Although negative emotions and maladaptive behaviours should be corrected, adults and family members should not criticise regressive behaviour. Responding to the child’s actions is necessary but reacting to it is not. The child might feel discouraged and physical punishment might worsen an abused child’s stress and feelings of panic.
The healing process essentially includes building positive feelings and memories and boosting positive self-esteem by practicing positive affirmations with the child. Further, adults can allow the child to take everyday decisions, wherever appropriate, to give them a sense of self-control.
The kid’s schedule and lifestyle should be kept as similar as possible to what it was before the stressful event. This includes allowing them to engage in school and other social activities. Peer support and a sense of belonging will enhance their social interaction and integration. Collective activities help imbibe healthy coping skills and mechanism. Older youth also benefit from sharing their experiences on online support groups.
All efforts by the family and caregivers are irreplaceable. However, mental health counselling or therapy by a professional trained to recognise and treat trauma is essential in addressing the root cause of the child’s behaviour and promote healing.

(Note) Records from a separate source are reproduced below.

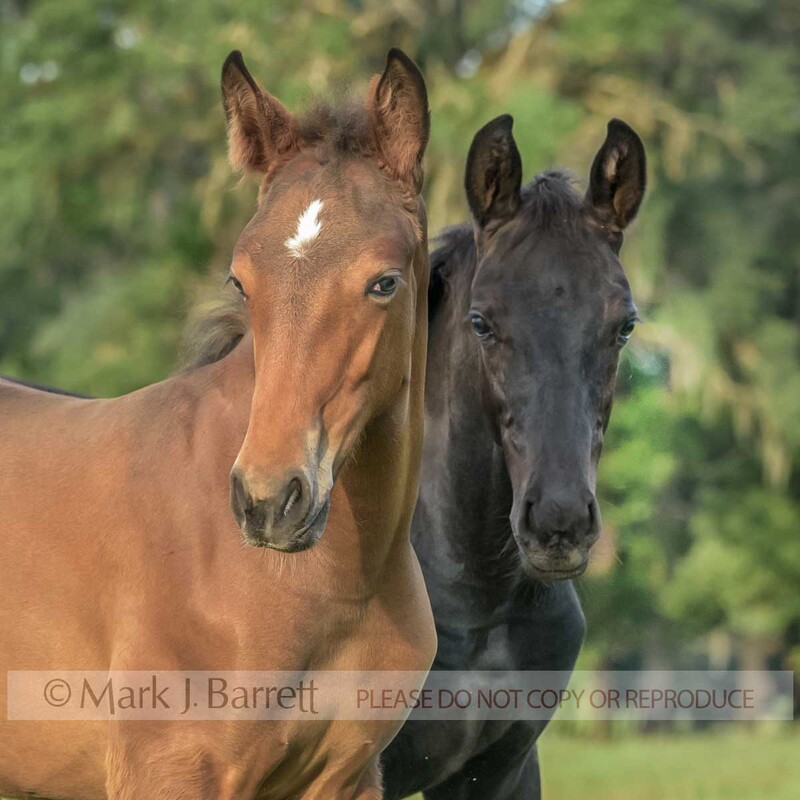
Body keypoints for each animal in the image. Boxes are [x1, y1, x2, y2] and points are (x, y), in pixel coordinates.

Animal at [0, 48, 435, 800]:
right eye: (240, 280)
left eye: (385, 282)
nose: (268, 501)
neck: (339, 586)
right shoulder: (170, 768)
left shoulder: (349, 778)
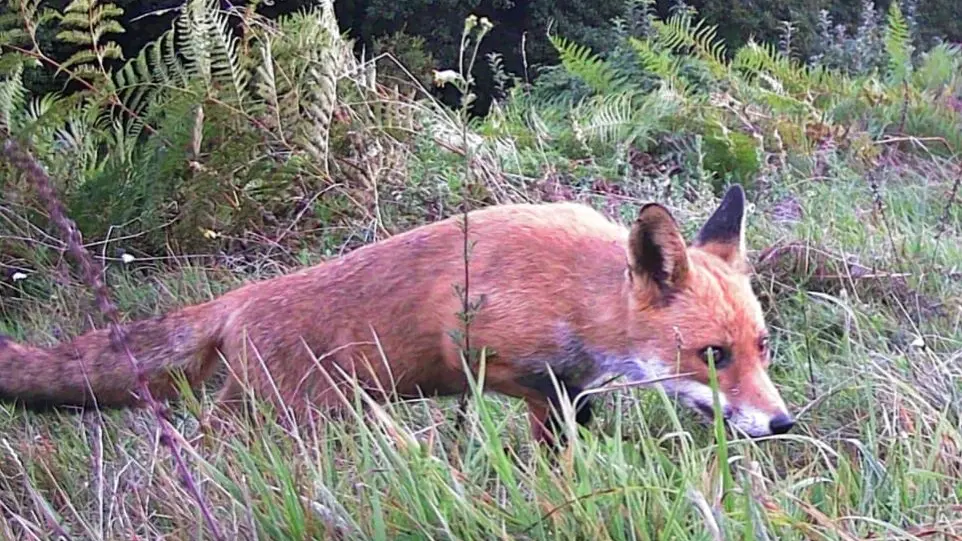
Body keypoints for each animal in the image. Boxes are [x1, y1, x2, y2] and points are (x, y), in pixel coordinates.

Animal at [0, 184, 794, 445]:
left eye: (761, 346)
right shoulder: (486, 354)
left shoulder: (568, 383)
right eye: (713, 355)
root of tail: (240, 299)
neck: (575, 292)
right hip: (304, 413)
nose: (783, 424)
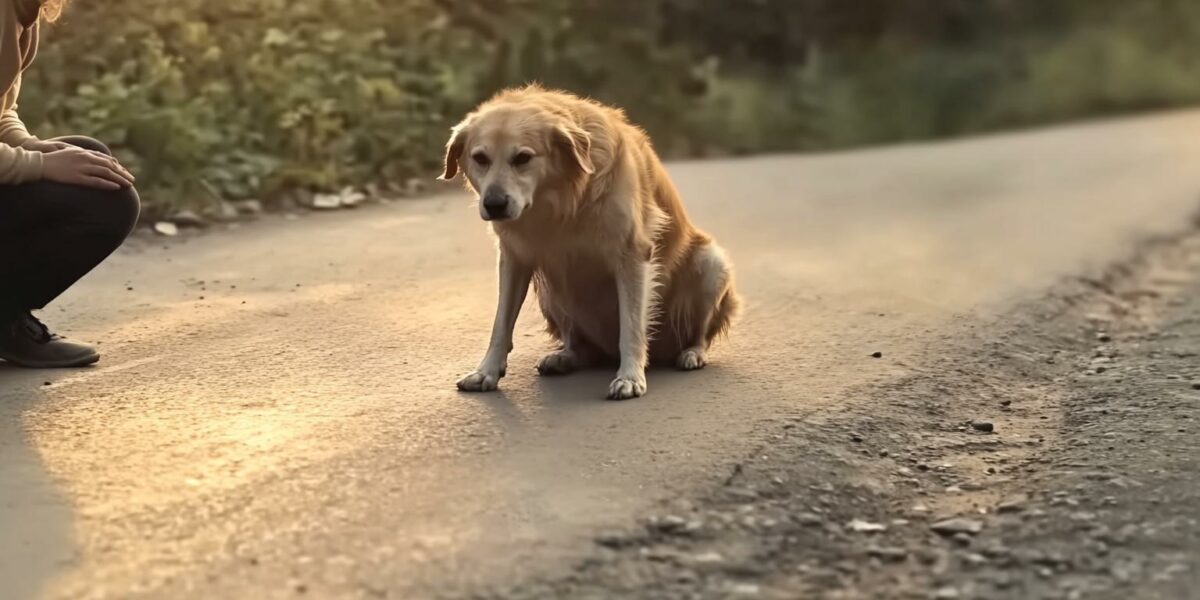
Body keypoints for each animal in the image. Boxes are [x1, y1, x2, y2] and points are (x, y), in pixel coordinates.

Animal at [444, 85, 739, 398]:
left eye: (523, 158)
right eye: (480, 158)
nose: (494, 204)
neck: (561, 199)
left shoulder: (633, 256)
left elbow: (631, 327)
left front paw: (630, 377)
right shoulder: (514, 260)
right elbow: (500, 324)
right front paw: (486, 372)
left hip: (712, 264)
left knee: (698, 334)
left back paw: (692, 353)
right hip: (548, 292)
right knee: (579, 344)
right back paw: (565, 357)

At times, medications may be necessary to control the symptoms and improve the child’s ability to learn new skills. Ideally, the assessment by a professional should be the first step in the process of healing. The assessment will determine treatment and family participation.
Accepting trauma as destiny and not dealing with it effectively can lead to lifelong problems as unaddressed childhood trauma expresses itself in ways which can be toxic to the child’s developing brain. It dramatically increases the risks of maladaptive behaviours like smoking, substance abuse, early sexual activity, violence, poverty, and undesirable physiological symptoms like heart disease.
Most importantly, the individual faces extreme hardships in forming close interpersonal relations and engaging in successful parenting.
Thus, it is imperative to realise that trauma creates change that one doesn’t choose and healing is about creating change that one chooses.